Given data:
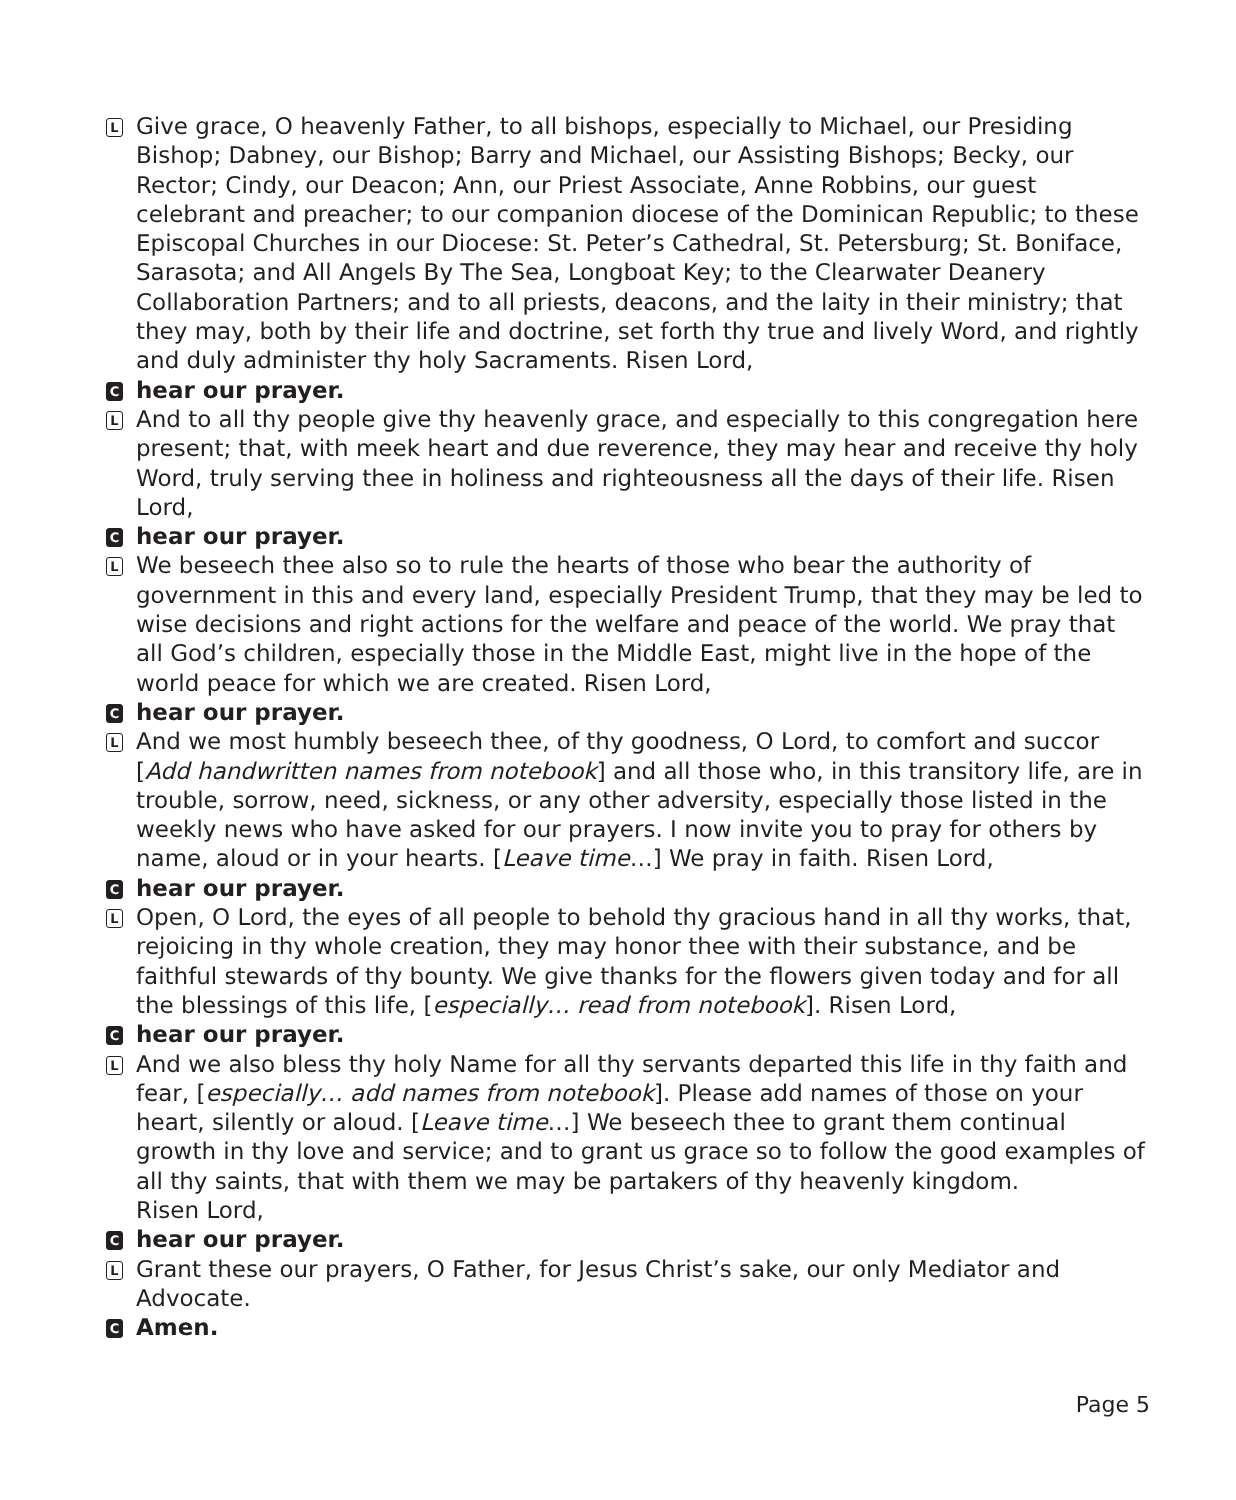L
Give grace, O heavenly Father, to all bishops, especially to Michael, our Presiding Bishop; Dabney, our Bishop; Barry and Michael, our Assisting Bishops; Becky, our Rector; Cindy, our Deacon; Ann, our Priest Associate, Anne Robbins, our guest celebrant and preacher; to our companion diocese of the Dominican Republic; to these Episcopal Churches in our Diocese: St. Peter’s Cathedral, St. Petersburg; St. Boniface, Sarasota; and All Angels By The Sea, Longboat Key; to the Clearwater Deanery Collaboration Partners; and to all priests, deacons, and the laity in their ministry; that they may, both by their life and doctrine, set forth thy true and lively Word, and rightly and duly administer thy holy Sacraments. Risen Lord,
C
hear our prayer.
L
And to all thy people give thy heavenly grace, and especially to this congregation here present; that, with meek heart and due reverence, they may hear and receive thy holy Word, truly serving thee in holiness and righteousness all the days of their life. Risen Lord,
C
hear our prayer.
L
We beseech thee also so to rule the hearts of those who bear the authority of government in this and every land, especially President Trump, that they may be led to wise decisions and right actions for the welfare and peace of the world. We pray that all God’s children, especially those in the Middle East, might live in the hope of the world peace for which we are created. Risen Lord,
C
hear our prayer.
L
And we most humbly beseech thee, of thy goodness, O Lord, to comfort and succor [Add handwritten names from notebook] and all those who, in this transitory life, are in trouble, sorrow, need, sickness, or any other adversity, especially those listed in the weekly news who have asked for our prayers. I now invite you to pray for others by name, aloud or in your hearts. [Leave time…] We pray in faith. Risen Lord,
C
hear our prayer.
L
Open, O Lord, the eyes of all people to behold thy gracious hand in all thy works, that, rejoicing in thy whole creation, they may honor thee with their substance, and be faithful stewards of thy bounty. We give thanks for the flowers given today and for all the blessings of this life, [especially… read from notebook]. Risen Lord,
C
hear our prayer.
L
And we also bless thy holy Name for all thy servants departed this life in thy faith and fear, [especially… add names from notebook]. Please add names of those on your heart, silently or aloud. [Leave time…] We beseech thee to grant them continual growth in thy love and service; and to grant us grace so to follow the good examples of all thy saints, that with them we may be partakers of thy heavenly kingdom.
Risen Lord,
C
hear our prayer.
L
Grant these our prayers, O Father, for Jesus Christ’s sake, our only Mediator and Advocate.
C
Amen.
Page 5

Instructions for the task: Exactly repeat the lines from the line that contains "Open, O Lord, the" to the end of the entries, both included, and leave out all other lines.

Answer below:
Open, O Lord, the eyes of all people to behold thy gracious hand in all thy works, that, rejoicing in thy whole creation, they may honor thee with their substance, and be faithful stewards of thy bounty. We give thanks for the flowers given today and for all the blessings of this life, [especially… read from notebook]. Risen Lord,
C
hear our prayer.
L
And we also bless thy holy Name for all thy servants departed this life in thy faith and fear, [especially… add names from notebook]. Please add names of those on your heart, silently or aloud. [Leave time…] We beseech thee to grant them continual growth in thy love and service; and to grant us grace so to follow the good examples of all thy saints, that with them we may be partakers of thy heavenly kingdom.
Risen Lord,
C
hear our prayer.
L
Grant these our prayers, O Father, for Jesus Christ’s sake, our only Mediator and Advocate.
C
Amen.
Page 5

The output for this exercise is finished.